So, last Wednesday we had our first conference at the local public elementary school, Fragrant Hills, to discuss Younger Daughter's situation. It was attended by the obligatory cast of thousands, namely: my fed up self, Sainted Husband, YD's first grade teacher, her student teacher, the principal, the reading specialist, a district teacher trainer, the school counselor, and a district school psychologist.
The meeting began with me asking the first grade teacher whether YD's behavior had been OK so far. To my immense relief, she said it had. Sure, YD could be loud, or stubborn, but it was within normal bounds and the teacher was able to work with her. Hallelujah! (I believe I even said that.)
The school had done a bunch of assessments with Younger Daughter. To no-one's surprise, she is below grade level on both reading and math. The reading specialist said, "with your permission, I'd like to pull Younger Daughter out for intensive reading help, especially phonics." Me: "Yes, please!"
I explained that we had been working hard on reading with YD at home.
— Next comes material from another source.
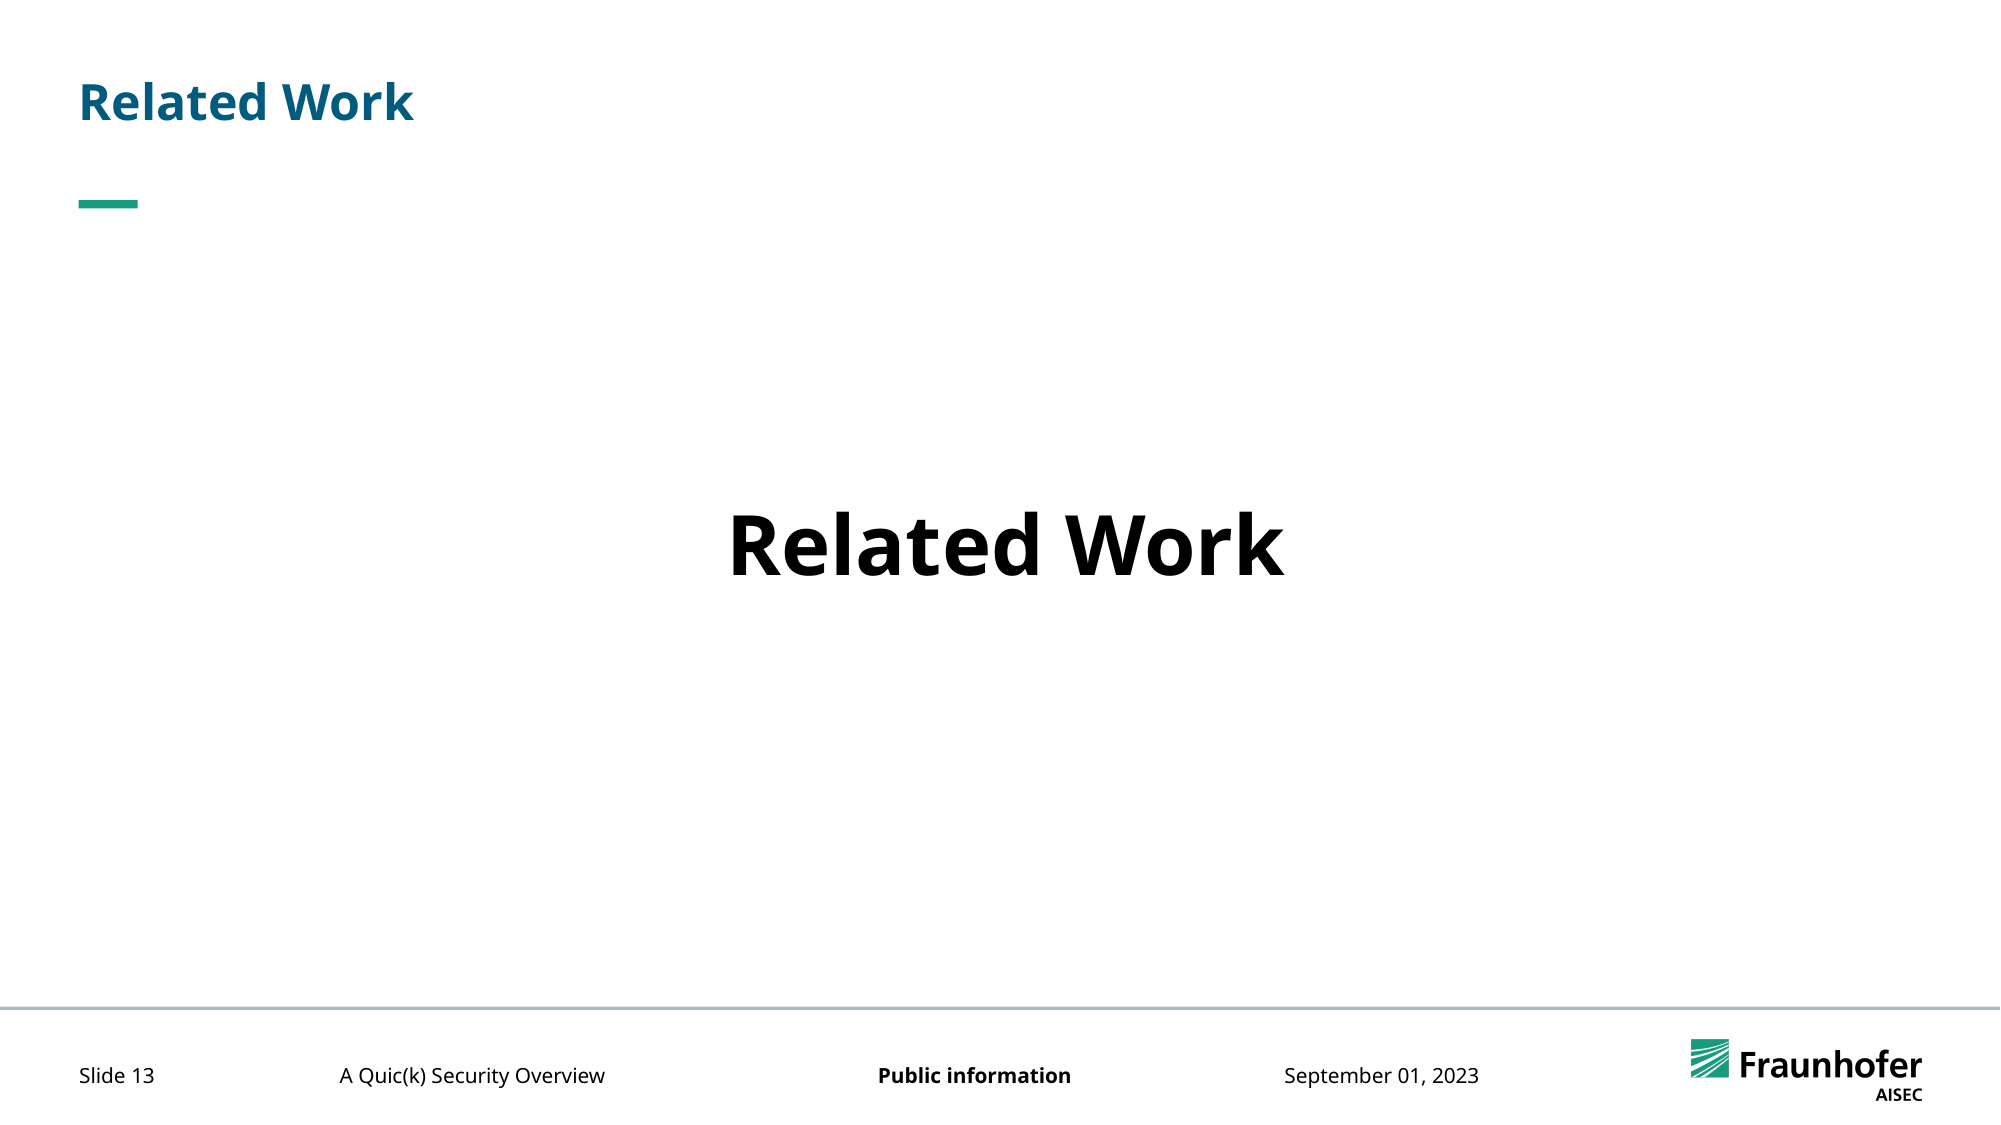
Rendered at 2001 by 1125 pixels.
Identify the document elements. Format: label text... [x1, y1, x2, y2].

I wonder if the day will ever come that someone from the school shows an interest in this, or asks what techniques or methods I'm using. As it was, nobody responded. I said that we were trying to get Younger Daughter out of the habit of guessing at words, and I gave a recent example, where she looked at the word "bats" and, instead of sounding it out (as I've seen her do successfully!), guessed "basket".
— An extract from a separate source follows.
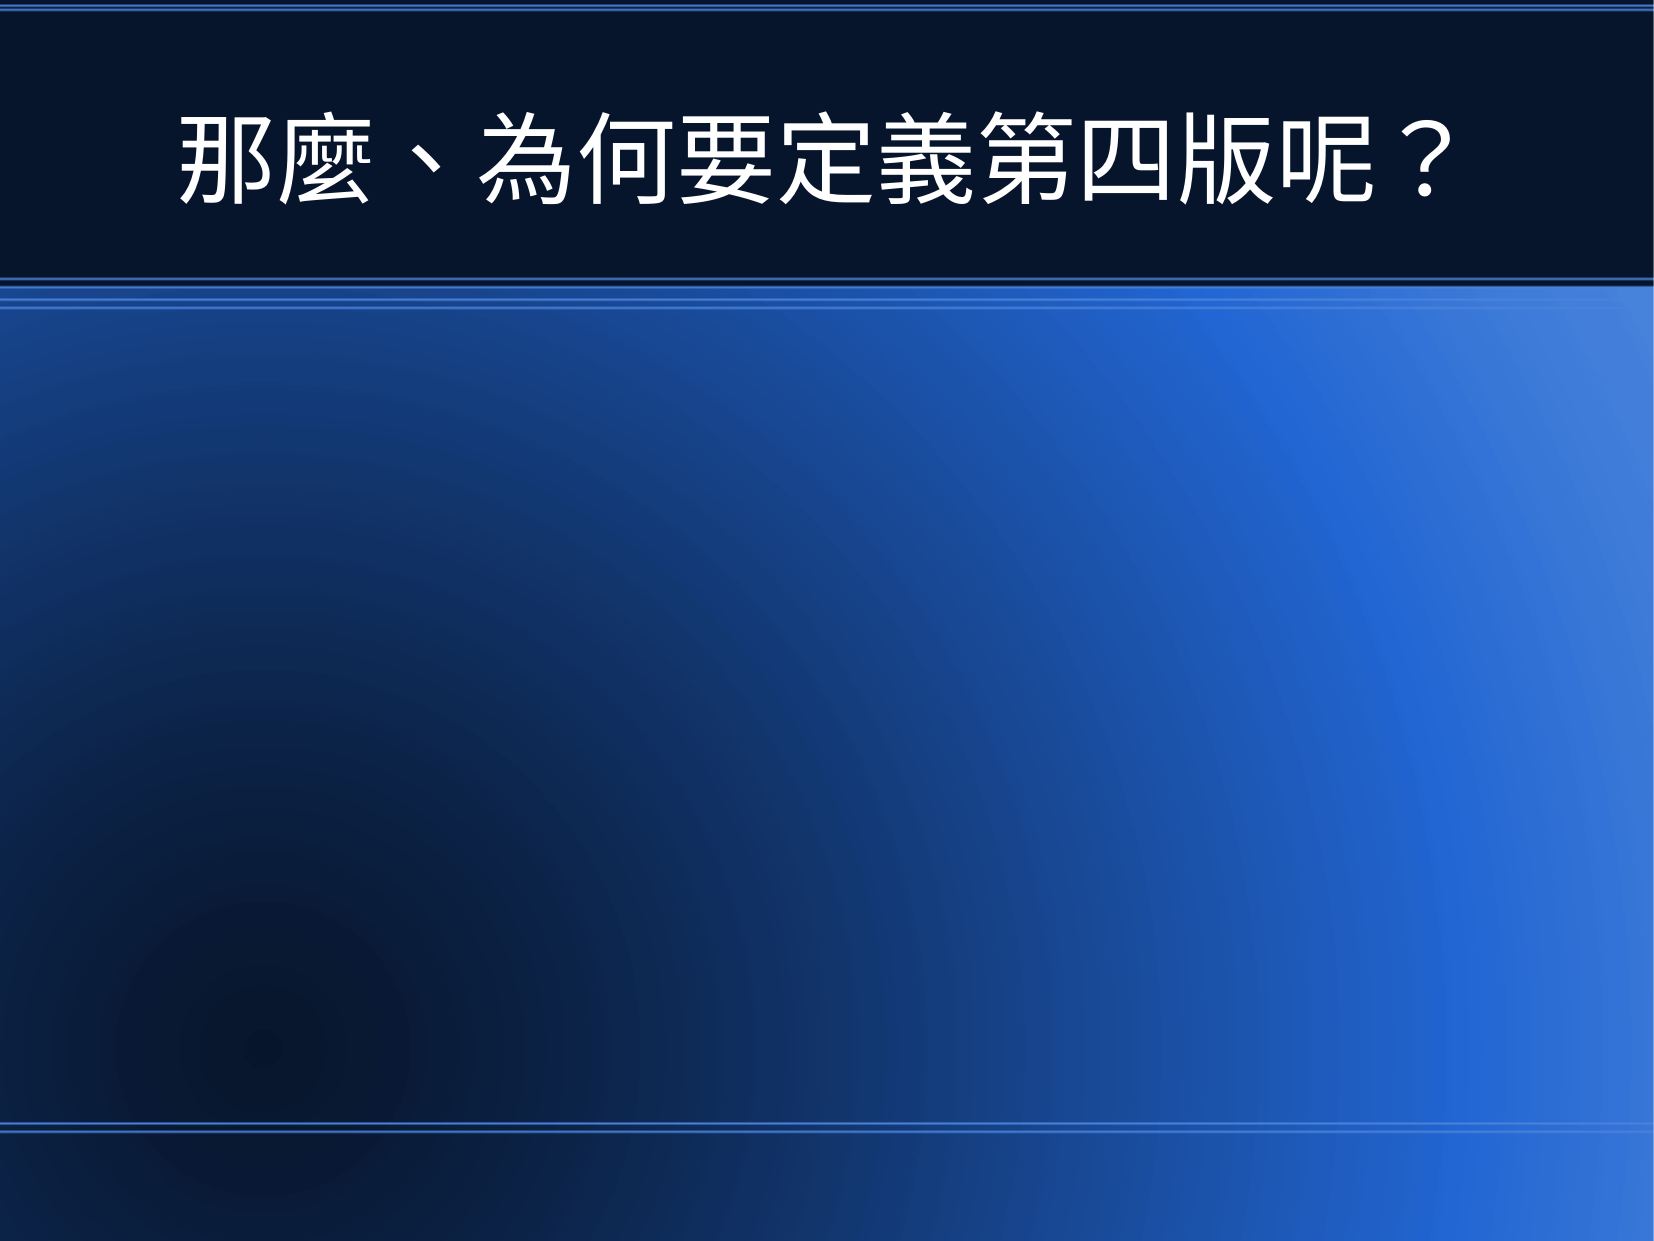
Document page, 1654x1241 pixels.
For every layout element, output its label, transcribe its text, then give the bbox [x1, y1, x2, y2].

Later in the meeting the first grade teacher said that she would send home little books that they were reading in class, and the teacher trainer chimed in enthusiastically that we should work on these books with Younger Daughter, because she had already heard them read, and knew the story and the vocabulary. I didn't argue with them, but this is exactly what I don't want; it's too easy for YD to guess and fake her way through a book that she's already familiar with. I'll stick to our own books and phonics drills.
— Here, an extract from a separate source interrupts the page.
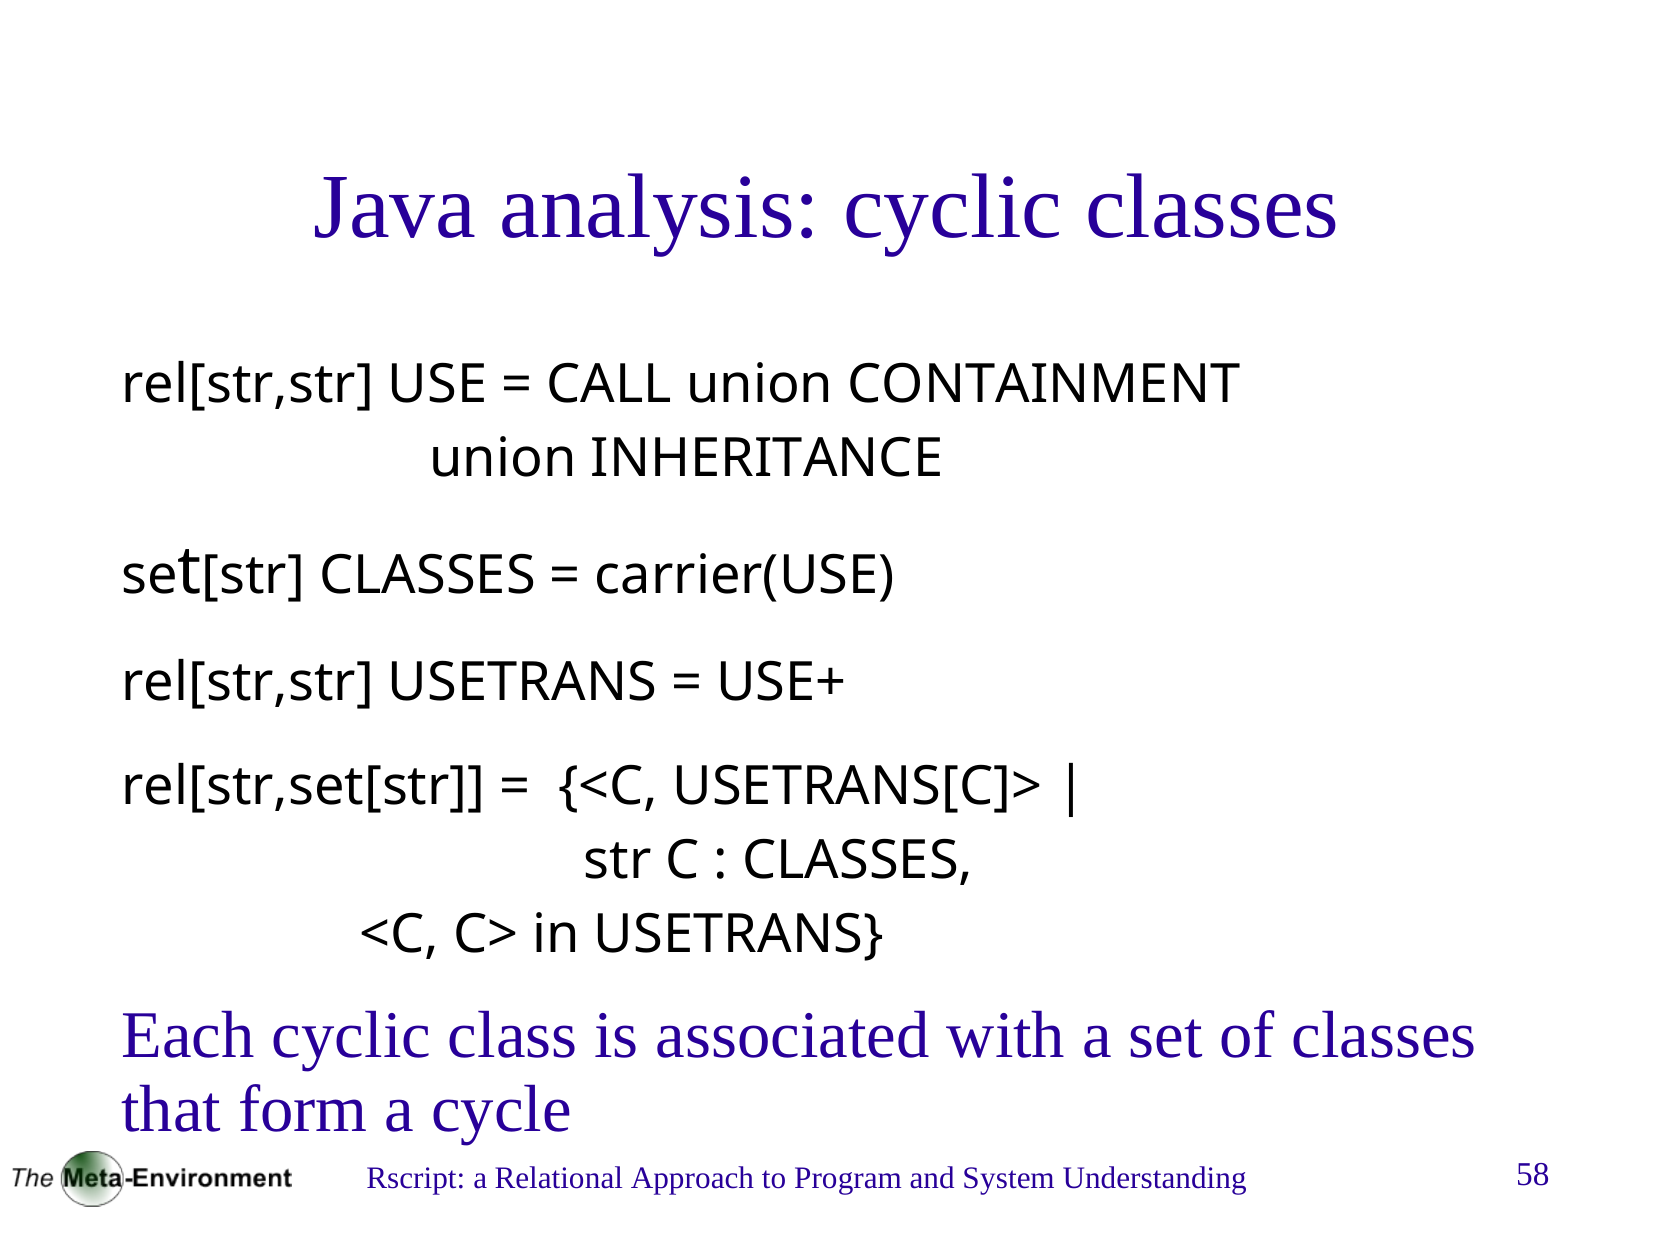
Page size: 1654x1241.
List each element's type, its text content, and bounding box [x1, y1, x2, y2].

list rel[str,str] USE = CALL union CONTAINMENT union INHERITANCE set[str] CLASSES = carrier(USE) rel[str,str] USETRANS = USE+ rel[str,set[str]] = {<C, USETRANS[C]> | str C : CLASSES, <C, C> in USETRANS} Each cyclic class is associated with a set of classes that form a cycle [121, 344, 1534, 1158]
picture [12, 1151, 292, 1207]
title Java analysis: cyclic classes [121, 102, 1534, 311]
The district psychologist asked whether we had followed up on the recommendations in the report written by the psychologist who observed Younger Daughter back at Natural Friends. The recommendations were all about getting Younger Daughter assessed for an alphabet soup of possible diagnoses. I said that we hadn't done any of that, and I was skeptical of the recommendations. I said that I now believed that Younger Daughter's problem was a mismatch between the teaching methods used by her previous school and her particular needs, and I don't think Younger Daughter has any medical problem.
And that was pretty much it! All in all, I think it went very well. Everyone in the room seemed confident that they could work with Younger Daughter.